4. Transfer, Adaptation and Collapse in Neolithic and Bronze Age agriculture in Europe

9:00 15/12/2015

This lecture will review the evidence for the spread of west Asian agriculture into Neolithic Europe starting before 8000 BP and reaching Britain around 6000 BP. Nevertheless new research indicates that throughout most of Europe early agricultural societies suffered population collapse, in Britain between 5300 and 5000 BP. The potential role of warfare, over exploitation of soils and climatic change will be considered. The Bronze Age, the represents a second resurgence of agriculture which in many region appear to represent a new introduction involving new immigrant populations. Recent evidence from aDNA, and hypotheses connecting these new populations to Indo-European speaking peoples from Central Asia will be considered.

Background Reading:

Stevens, C. J., & Fuller, D. Q. (2015). Alternative strategies to agriculture: the evidence for climatic shocks and cereal declines during the British Neolithic and Bronze Age (a reply to Bishop). World Archaeology, 47(5), 856-875.

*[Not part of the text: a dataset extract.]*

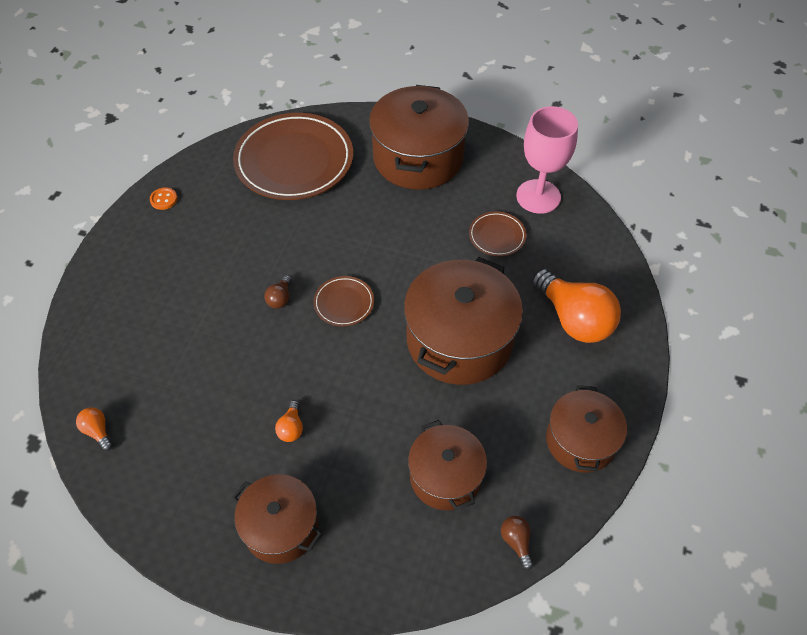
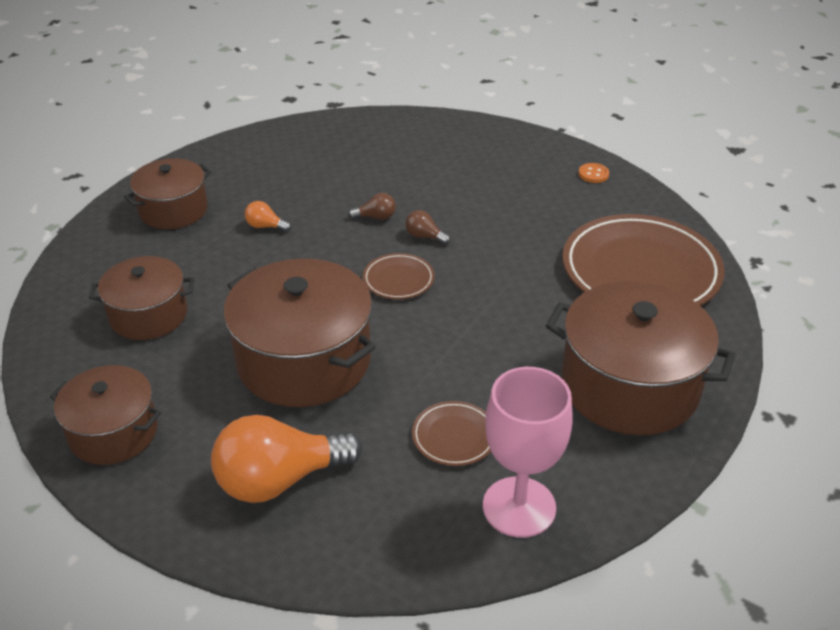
camera: 105 degrees right, 15 degrees down
(98, 431) = (325, 129): orange light bulb -> none
(516, 542) = (47, 349): brown light bulb -> brown light bulb (376, 217)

Rosie R. Bishop (2015) Did Late Neolithic farming fail or flourish? A Scottish perspective on the evidence for Late Neolithic arable cultivation in the British Isles, World Archaeology, 47(5), 834-855.

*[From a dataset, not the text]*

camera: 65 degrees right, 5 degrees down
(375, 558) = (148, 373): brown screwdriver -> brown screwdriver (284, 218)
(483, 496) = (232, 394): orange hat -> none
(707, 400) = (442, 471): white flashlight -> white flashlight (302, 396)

5. Domestication, dispersal and diversification of rice: current archaeobotany across East, South and Southeast Asia

19:00 15/12/15

This lecture will review the current record for the origins and spread of rice, from Yangtze domestication zones to the dispersals to Yunnan, Thailand and India. We will consider the evidence for whether rice was grown wet or dry. And we will review the current evidence for a distinctive hybridization process in India (the 'proto-indica' hypothesis).

Background reading:

FULLER, DQ (2011) Pathways to Asian Civilizations: Tracing the Origins and Spread of Rice and Rice Cultures. Rice 4(3-4): 78-92 DOI 10.1007/s12284-011-9078-7

6. Anthropocene Archaeology: Long-term impacts of the development of farming

19:00 17/15/2015

Currently there is much debate about whether or a not a new geological era the "Anthropocene should be recognized, and if so, when does it begin. This lecture will introduce the arguments for an early anthropocene, i.e. a prehistoric change in the earth system in which human activities at a global scale begin to influence climate patterns. This includes the role of rice and livestock in creating extra methane, and the spread of farming and deforestation in adding to carbondioxide. We will consider how archaeological evidence can and should be used to contribute to this debate by building empirical evidence for the scale of past landuse.

Background reading:

Ellis, E. C., Kaplan, J. O., Fuller, D. Q., Vavrus, S., Goldewijk, K. K., & Verburg, P. H. (2013). Used planet: A global history. Proceedings of the National Academy of Sciences, 110(20), 7978-7985.